In part, the UNAT rejected Nguyen-Kropp’s and Postica’s application for protection by arguing that an investigation is not in itself damaging, if the subjects are, in the end, exonerated of misconduct. Only an unjustified finding of culpability is contestable as reprisal at the UN.

GAP – and many others – argue differently. In many cases, the simple fact that a person is under investigation is damaging. Everyone knows this: it is the principle behind malicious gossip.

Now, the UN itself acknowledges the harmful impact that an investigation may have, regardless of its final conclusions regarding guilt or innocence. This impact, however, is acknowledged in the UN recruitment processes, not in its whistleblower protection practices. Today, if you were to apply for a position at the UN Secretariat, you would be compelled to respond to the following question: “Have you ever been the subject of a workplace investigation, disciplinary proceedings, disciplinary sanctions, and/or any similar process by any organization relating to possible misconduct?  Please provide details of all such cases (including cases in which allegations were not ultimately established).”

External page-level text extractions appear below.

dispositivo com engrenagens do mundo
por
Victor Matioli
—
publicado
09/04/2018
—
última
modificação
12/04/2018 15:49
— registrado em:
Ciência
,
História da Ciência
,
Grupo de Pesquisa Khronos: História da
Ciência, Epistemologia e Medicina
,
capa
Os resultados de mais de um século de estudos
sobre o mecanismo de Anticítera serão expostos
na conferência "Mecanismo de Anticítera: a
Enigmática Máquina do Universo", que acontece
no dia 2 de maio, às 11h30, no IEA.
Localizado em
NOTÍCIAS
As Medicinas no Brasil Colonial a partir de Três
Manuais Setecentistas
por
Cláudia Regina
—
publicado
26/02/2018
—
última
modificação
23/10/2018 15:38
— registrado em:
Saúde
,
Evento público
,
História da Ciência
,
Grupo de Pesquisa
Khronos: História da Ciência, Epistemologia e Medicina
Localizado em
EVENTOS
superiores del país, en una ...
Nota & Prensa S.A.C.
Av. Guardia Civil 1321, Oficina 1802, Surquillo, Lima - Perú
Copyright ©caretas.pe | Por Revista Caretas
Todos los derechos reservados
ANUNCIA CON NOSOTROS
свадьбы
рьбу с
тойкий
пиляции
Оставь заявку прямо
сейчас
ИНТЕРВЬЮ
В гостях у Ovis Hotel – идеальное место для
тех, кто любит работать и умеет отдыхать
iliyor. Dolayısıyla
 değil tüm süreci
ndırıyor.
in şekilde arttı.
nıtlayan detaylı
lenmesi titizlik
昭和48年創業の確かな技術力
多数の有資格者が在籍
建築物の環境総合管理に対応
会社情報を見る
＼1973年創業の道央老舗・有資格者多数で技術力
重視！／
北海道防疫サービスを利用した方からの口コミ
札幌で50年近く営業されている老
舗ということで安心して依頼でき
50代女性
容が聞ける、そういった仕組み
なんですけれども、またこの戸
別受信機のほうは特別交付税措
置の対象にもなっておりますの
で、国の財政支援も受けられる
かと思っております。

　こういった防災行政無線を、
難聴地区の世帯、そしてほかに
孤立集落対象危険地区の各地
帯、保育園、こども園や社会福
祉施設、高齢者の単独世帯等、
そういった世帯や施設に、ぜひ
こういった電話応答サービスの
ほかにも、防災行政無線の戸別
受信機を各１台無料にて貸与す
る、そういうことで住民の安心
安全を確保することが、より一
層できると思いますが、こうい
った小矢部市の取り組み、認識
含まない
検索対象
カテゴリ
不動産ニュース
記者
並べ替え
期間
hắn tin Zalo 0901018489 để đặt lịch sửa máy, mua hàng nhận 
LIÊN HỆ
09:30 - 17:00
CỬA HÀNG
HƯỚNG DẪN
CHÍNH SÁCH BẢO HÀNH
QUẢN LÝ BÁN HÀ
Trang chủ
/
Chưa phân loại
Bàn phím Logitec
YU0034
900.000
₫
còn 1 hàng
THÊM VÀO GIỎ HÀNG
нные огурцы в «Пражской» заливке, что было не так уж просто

So the UN’s own job application process reveals the damage of an investigation. If either of our two whistleblowers were to apply for positions at the UN, they would have to explain why they were investigated in order to proceed. Clearly, the UN Human Resources Department views the process of investigation, when a job applicant is the subject, as relevant to recruitment.

Nonetheless, in the case of two whistleblowers who claimed that their reputations suffered after being placed under investigation, the UNAT ruled: “Initiating an investigation is merely a step in the investigative process and it is not an administrative decision which the UNDT [United Nations Dispute Tribunal] is competent to review…” para. 34. Nguyen-Kropp & Postica (Respondents/Applicants) v. Secretary-General of the United Nations (Appellant/Respondent)(2015-UNAT-509).

In other words, because the Organization did not substantiate the allegations against them, the decision made to investigate Nguyen-Kropp and Postica does not rise to the level of reprisal, and they are therefore ineligible for relief. In short, an investigation per se does no damage to one’s reputation or career. This argument underlies much of the jurisprudence at the Appeals Tribunal. So long as there is no official and formal action taken against a whistleblower, in the eyes of the UNAT, there is no reprisal.

For those organizations that seek to protect whistleblowers and for the attorneys who defend them from retaliation, the crippling effects of a ruling that makes anything short of an official administrative action non-retaliatory are obvious. Like discrimination, much of reprisal is subtle. It takes place without witnesses and without visible scars. Whistleblowers may be deprived of prior duties, including supervisory responsibilities, excluded from meetings, ostracized from social events, marginalized and ignored.  No one writes a memo to this effect, but the impact is ruinous and real. Which is why an institutional culture must reflect a commitment to whistleblowing if protection from retaliation is to be effective.

At the UN, however, while there is much rhetoric there is no such commitment. Quite the opposite. As the jurisprudence now stands, reprisal in any form short of an official act is tolerated, retaliators go undisciplined, and only an act of the General Assembly can change this.